The.Beaver schneidet hier nämlich etwas an, das ich den Geburtsfehler des sogenannten „Unblack Metal“ nennen möchte. Das ganze Genre ist (bis zum heutigen Tage jedenfalls) bar jeglichen künstlerischen Wertes. Die komplette Ästhetik ist geklaut, angefangen beim Stil der Logos, über Cover und Titel bis hin zur Musik. Da ist nichts Eigenes. Gar nichts. Null Kreativität. Das geht soweit, dass für dieses Ungenre noch nicht mal ein richtiger Name existiert. Unblack Metal? Haha.
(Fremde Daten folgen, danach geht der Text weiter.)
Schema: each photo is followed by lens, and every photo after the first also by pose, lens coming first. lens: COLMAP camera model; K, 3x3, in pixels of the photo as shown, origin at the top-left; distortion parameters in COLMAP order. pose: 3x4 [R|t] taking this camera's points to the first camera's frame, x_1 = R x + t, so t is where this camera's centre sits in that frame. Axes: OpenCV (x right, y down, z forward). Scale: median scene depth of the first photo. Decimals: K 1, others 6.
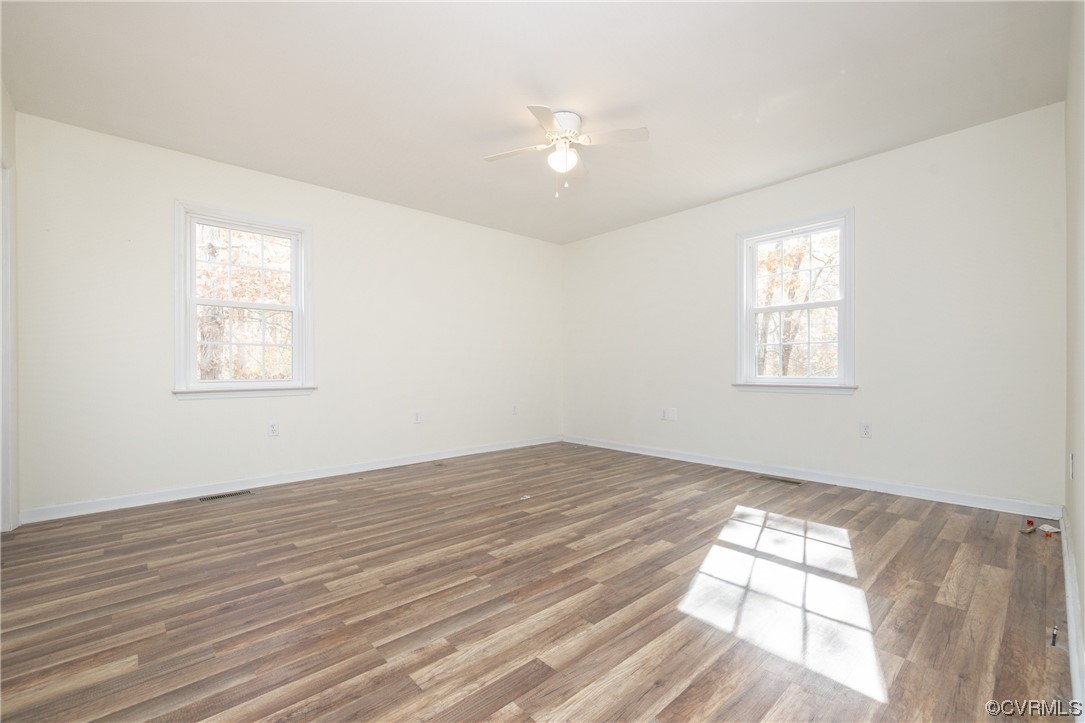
lens RADIAL K [[455.0, 0, 533.9], [0, 455.0, 362.2], [0, 0, 1]] dist [0.011344, -0.011820]
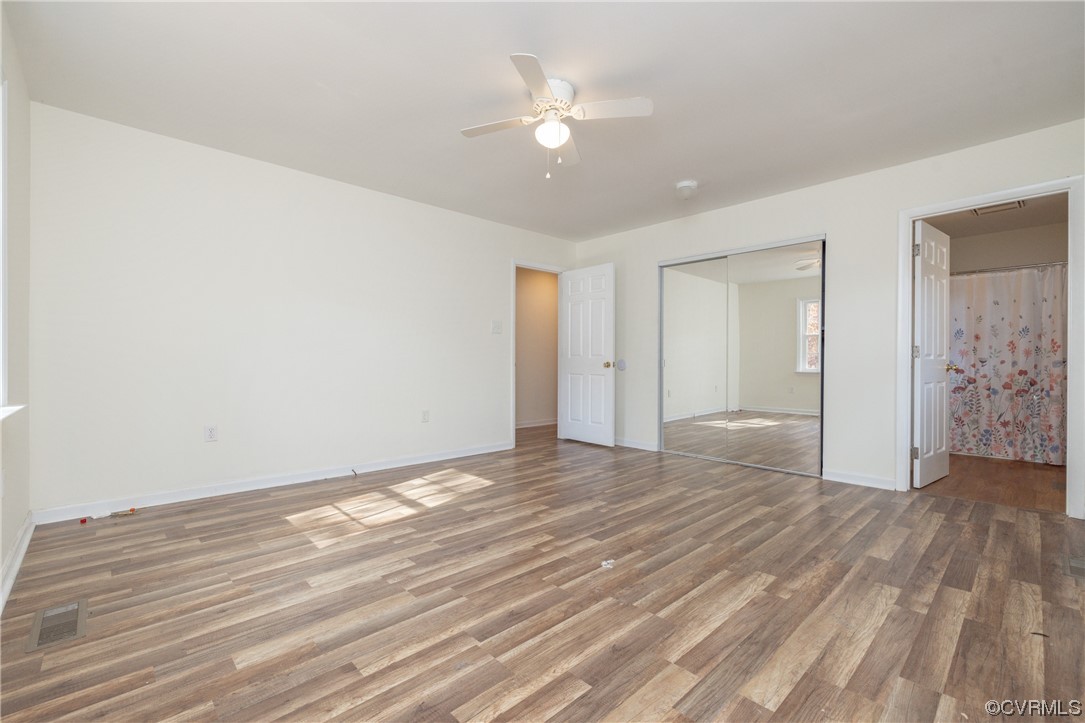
lens RADIAL K [[458.3, 0, 536.8], [0, 458.3, 363.3], [0, 0, 1]] dist [0.000405, 0.000183]
pose [[-0.999553, 0.001380, -0.029878, 0.120119], [0.001658, 0.999956, -0.009266, 0.017459], [0.029864, -0.009312, -0.999511, 1.932010]]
Natürlich ist es irgendwie verständlich (und von einer betimmten Warte aus kann man es wohl auch als Ehrerbietung betrachten), dass gewisse Leute die dem Black Metal innewohnende musikalische und spirituelle Kraft für Dinge zweckentfremden wollen, die mit dem ursprünglichen Gedanken des Genres unvereinbar sind. Da sind die Nacheiferer von HORDE nicht die ersten und wahrscheinlich auch nicht die letzten Übeltäter. Ein wundersames Phänomen ist dabei im Falle christlichen „Black“ Metals die Tatsache, dass man – wenn man denn nicht gerade unter Gleichgesinnten den Herren hochleben lässt – sehr bedacht darauf ist, seine Botschaft nicht allzu offensichtlich herauszuposaunen. SHADOWS OF PARAGON etwa geben auf ihrer Myspace-Seite DARK FUNERAL, MARDUK und NAGLFAR als Einflüsse an. Von Jesus dagegen kein Wort! Da muss man sich doch fragen, ob hier nicht vielleicht weniger aufmerksame Leute schlicht veralbert werden sollen.
In diesem Sinne ist es vielleicht doch ganz gut, dass wir mal drüber geredet haben, auch wenn SHADOWS OF PARAGON diese Aufmerksamkeit natürlich in keinster Weise verdient haben.